Perang Flagstaff terjadi di ujung utara Selandia Baru, di sekitar Teluk Kepulauan , antara Maret 1845 dan Januari 1846. Pada 1845 George Gray tiba di Selandia Baru untuk mengambil pengangkatannya sebagai gubernur. Pada saat ini Hone Heke menantang otoritas Inggris, mulai dengan memotong flagstaff di Flagstaff Hill di Kororāreka . Tiang bendera sebelumnya telah menerbangkan warna-warna Suku Serikat Selandia Baru tetapi sekarang membawa Union Jack dan karena itu melambangkan keluhan Heke dan sekutunya Te Ruki Kawiti , sehubungan dengan perubahan yang mengikuti penandatanganan Perjanjian Waitangi .

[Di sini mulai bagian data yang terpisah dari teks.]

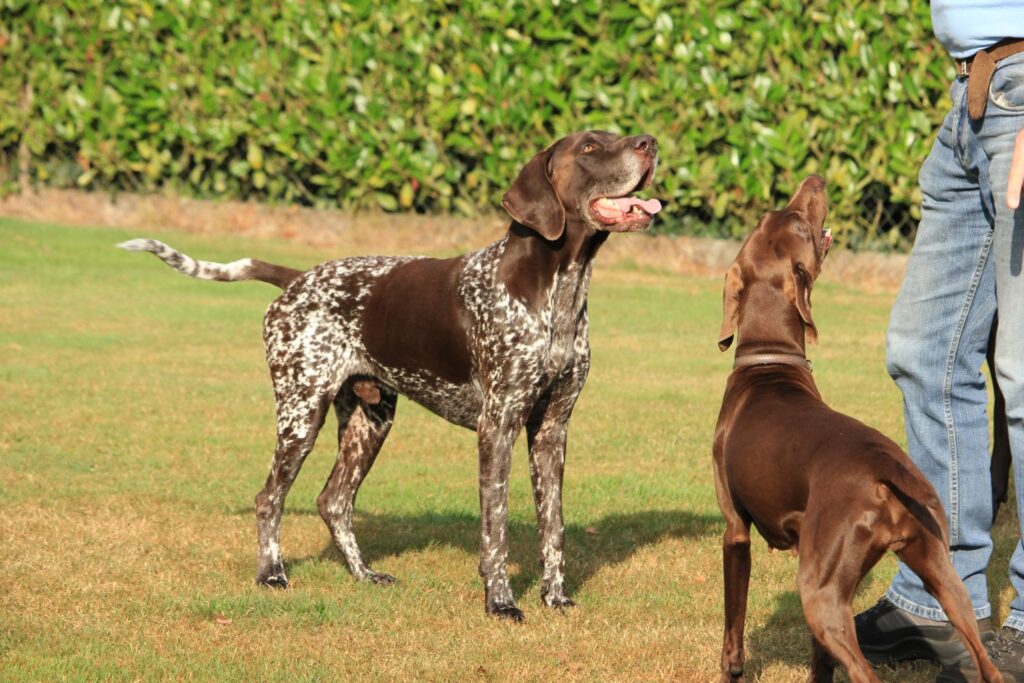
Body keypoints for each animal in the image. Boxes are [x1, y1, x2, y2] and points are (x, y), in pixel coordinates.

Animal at [117, 131, 663, 622]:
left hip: (370, 419)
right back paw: (271, 575)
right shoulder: (498, 427)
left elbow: (554, 527)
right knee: (270, 497)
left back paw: (364, 575)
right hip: (301, 413)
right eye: (590, 147)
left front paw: (556, 598)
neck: (556, 291)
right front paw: (501, 603)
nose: (650, 143)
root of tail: (297, 278)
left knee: (333, 501)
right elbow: (497, 527)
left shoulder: (552, 429)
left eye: (615, 134)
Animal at [712, 178, 999, 683]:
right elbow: (820, 661)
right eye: (776, 215)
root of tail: (886, 470)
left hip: (820, 592)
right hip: (943, 577)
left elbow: (733, 633)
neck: (767, 362)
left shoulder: (735, 529)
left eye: (796, 221)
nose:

Ada banyak penyebab Perang Flagstaff dan Heke memiliki sejumlah keluhan terkait dengan Perjanjian Waitangi . Sementara pembebasan lahan oleh Church Missionary Society (CMS) telah menjadi kontroversial, pemberontakan yang dipimpin oleh Heke diarahkan melawan pasukan kolonial dengan para misionaris CMS berusaha membujuk Heke untuk mengakhiri pertempuran. Terlepas dari kenyataan bahwa Tāmati Wāka Nene dan sebagian besar Ngāpuhi memihak pemerintah, orang Inggris yang kecil dan cekatan telah dikalahkan pada Pertempuran Ohaeawai . Gray, dipersenjatai dengan dukungan keuangan dan jauh lebih banyak pasukan yang dipersenjatai dengan meriam 32 pound yang telah ditolak untuk FitzRoy, menyerang dan menduduki benteng Kawiti di Ruapekapeka , memaksa Kawiti untuk mundur. Keyakinan Heke berkurang setelah ia terluka dalam pertempuran dengan Tati Amanda Nene dan para prajuritnya, dan dengan kesadaran bahwa Inggris memiliki sumber daya yang jauh lebih banyak daripada yang bisa ia kumpulkan, termasuk beberapa Pākehā Māori , yang mendukung pasukan kolonial.

Setelah Pertempuran Ruapekapeka, Heke dan Kawiti siap untuk perdamaian. Tāmati Wāka Nene yang mereka dekati untuk bertindak sebagai perantara untuk bernegosiasi dengan Gubernur Gray, yang menerima saran dari Nene bahwa Heke dan Kawiti tidak boleh dihukum karena pemberontakan mereka. Pertempuran di utara berakhir dan tidak ada penyitaan hukuman atas tanah Ngāpuhi.

Referensi

sunting
  1. ^ "End of the New Zealand Wars". New Zealand Ministry for Culture and Heritage. Diakses tanggal 16 April 2013.